Source : Yves Labrèche
Nadège Tuo est née en 1984 à Abidjan, le principal centre urbain de la Côte d’Ivoire. Elle vient d’une grande famille. Ils sont six enfants du côté de son père et et trois du du côté de sa mère.

Source : Jean Luc HABIMANA, Wikipedia, https://en.wikipedia.org/wiki/Abidjan#/media/File:ABIDJAN.jpg
Nadège passe son enfance à Bouaké, la deuxième plus grande ville de la Côte d’Ivoire. Son père est professeur d’anglais. Nadège fait ses études primaires à Bouaké et étudie là jusqu’à la fin de ses études secondaires.

◆ **Jeu d'entrées**:
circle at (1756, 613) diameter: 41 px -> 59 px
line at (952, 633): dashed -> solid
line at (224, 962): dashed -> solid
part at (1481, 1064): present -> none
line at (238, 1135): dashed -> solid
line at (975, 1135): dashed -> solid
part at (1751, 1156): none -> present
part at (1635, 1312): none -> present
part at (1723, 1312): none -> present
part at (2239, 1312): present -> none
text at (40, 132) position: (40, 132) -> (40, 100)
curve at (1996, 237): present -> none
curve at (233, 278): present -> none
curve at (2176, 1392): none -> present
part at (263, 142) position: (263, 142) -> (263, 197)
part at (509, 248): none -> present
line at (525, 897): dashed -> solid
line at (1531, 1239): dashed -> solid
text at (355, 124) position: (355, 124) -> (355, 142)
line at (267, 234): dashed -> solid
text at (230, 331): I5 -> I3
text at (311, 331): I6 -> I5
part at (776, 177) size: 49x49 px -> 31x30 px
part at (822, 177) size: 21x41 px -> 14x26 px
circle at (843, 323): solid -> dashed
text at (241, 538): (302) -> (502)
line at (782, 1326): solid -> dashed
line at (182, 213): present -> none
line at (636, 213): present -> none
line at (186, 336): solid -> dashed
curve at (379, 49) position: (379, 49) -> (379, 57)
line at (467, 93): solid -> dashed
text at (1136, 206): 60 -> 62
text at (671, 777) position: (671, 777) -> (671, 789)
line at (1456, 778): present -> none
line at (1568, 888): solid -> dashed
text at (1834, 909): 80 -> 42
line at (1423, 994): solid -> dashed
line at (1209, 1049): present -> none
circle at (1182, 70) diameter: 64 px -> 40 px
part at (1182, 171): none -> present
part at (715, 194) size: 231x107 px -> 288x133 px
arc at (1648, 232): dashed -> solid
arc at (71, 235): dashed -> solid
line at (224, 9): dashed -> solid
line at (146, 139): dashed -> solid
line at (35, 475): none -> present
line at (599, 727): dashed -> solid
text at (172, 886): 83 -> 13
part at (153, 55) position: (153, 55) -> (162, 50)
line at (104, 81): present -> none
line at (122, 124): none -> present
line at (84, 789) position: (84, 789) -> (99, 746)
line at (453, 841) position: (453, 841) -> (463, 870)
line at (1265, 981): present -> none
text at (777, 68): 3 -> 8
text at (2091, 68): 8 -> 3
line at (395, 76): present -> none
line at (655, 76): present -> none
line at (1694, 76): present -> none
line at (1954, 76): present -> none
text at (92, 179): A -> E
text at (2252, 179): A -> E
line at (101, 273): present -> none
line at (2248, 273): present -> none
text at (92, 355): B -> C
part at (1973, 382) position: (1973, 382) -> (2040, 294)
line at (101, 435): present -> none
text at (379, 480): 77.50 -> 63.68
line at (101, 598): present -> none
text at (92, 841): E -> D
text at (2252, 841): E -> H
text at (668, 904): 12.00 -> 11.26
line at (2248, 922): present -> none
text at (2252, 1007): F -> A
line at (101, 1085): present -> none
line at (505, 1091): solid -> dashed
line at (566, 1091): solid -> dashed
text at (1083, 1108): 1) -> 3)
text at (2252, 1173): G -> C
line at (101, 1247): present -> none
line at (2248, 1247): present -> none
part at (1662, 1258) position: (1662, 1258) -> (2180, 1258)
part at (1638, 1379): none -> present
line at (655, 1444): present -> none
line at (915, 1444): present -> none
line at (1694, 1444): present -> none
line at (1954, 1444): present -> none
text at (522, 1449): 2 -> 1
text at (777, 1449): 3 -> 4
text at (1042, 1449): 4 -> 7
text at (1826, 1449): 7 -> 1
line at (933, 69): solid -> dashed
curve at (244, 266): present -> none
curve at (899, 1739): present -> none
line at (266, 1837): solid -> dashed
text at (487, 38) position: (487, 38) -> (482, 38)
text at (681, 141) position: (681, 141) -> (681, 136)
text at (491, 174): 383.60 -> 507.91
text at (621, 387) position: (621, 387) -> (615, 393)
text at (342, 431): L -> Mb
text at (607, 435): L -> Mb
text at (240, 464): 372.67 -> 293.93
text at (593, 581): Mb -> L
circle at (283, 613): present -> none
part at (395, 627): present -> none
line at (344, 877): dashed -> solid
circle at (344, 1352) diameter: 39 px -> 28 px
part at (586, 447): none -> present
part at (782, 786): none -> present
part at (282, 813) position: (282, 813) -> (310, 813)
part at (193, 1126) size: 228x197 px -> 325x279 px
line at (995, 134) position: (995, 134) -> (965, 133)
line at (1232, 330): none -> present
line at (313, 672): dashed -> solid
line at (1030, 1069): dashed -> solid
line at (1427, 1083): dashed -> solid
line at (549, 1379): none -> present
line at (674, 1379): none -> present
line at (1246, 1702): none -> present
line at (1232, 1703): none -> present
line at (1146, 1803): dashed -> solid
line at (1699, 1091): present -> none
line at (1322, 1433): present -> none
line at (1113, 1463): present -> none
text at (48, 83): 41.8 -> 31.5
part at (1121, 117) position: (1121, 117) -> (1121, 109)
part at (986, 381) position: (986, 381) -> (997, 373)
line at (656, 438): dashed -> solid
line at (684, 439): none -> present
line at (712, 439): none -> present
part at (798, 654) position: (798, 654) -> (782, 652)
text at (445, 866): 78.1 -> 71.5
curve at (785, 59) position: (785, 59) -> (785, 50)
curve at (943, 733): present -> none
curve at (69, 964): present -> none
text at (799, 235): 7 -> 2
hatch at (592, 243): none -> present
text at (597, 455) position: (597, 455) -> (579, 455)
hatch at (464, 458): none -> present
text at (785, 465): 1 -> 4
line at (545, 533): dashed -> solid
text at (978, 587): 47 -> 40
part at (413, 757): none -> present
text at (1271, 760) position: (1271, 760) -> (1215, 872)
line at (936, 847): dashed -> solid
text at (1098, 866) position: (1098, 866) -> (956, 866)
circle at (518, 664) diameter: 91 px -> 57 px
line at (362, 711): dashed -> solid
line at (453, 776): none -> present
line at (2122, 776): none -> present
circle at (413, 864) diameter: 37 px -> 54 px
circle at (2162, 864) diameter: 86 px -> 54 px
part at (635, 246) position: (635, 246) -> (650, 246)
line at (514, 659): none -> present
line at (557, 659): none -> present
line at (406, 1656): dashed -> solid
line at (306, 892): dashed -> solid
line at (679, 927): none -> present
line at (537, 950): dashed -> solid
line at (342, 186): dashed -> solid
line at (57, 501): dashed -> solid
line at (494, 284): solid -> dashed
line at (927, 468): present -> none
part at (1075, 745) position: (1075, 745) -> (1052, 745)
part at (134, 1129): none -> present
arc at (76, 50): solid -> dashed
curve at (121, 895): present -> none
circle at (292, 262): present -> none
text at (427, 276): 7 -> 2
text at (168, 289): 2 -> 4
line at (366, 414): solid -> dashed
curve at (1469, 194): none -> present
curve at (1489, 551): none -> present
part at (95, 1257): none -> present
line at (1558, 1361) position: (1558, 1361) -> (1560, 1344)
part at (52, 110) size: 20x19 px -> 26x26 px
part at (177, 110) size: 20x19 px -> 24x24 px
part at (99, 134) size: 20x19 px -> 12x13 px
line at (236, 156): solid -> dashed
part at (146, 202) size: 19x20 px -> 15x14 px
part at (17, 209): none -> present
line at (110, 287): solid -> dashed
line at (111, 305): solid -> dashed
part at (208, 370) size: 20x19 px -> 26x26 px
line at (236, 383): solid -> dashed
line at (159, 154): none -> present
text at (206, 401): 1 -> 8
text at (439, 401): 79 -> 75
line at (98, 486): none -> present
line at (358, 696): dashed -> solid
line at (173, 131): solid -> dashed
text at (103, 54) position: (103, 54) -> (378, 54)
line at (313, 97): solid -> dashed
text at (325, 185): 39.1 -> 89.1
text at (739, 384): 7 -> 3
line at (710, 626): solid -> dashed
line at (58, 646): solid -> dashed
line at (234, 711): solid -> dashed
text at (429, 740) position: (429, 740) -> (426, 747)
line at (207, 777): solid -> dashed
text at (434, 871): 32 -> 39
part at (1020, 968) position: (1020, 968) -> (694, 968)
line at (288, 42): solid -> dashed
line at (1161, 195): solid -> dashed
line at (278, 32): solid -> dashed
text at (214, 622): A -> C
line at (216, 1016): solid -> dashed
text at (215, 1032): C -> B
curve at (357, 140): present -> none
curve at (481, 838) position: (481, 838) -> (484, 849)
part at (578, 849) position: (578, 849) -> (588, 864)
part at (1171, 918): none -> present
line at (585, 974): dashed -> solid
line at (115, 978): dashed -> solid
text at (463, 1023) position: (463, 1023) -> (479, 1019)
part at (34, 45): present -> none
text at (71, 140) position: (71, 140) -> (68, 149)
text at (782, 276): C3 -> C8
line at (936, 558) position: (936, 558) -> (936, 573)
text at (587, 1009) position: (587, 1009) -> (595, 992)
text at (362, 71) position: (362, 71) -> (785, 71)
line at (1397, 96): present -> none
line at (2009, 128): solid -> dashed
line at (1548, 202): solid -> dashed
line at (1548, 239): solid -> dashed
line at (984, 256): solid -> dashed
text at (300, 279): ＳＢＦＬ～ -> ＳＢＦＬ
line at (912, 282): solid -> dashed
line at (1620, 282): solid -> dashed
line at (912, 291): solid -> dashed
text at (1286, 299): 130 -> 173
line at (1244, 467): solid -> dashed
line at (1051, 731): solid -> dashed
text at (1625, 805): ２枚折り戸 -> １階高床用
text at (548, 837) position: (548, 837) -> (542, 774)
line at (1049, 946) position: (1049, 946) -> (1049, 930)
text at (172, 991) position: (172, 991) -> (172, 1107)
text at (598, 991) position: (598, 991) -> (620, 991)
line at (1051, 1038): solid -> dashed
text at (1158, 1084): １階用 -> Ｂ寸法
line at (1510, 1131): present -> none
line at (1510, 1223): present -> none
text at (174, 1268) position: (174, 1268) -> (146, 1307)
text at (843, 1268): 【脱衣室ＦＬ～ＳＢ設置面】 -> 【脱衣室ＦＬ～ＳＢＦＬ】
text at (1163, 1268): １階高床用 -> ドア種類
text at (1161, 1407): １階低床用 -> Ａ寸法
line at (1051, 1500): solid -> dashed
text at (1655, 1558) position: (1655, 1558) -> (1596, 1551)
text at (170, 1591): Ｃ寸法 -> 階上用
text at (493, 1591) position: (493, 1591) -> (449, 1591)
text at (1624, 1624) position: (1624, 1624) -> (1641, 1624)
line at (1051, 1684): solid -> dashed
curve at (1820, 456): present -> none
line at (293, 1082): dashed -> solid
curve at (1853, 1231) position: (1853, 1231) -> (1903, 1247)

◆ **Travail demandé**:
a: Résumez en deux phrases au plus, s'il vous plaît, le paragraphe du texte sur Nadège Tuo qui commence par « Nadège passe son enfance », sans perdre les faits principaux.
b: Relevez tous les noms de lieux cités dans le texte sur Nadège Tuo, chacun une seule fois.

◆ **Corrigé**:
a: Nadège grandit à Bouaké, la deuxième plus grande ville de la Côte d'Ivoire, et y fait ses études primaires puis secondaires. Son père est professeur d'anglais.

b:
- Abidjan
- Côte d'Ivoire
- Bouaké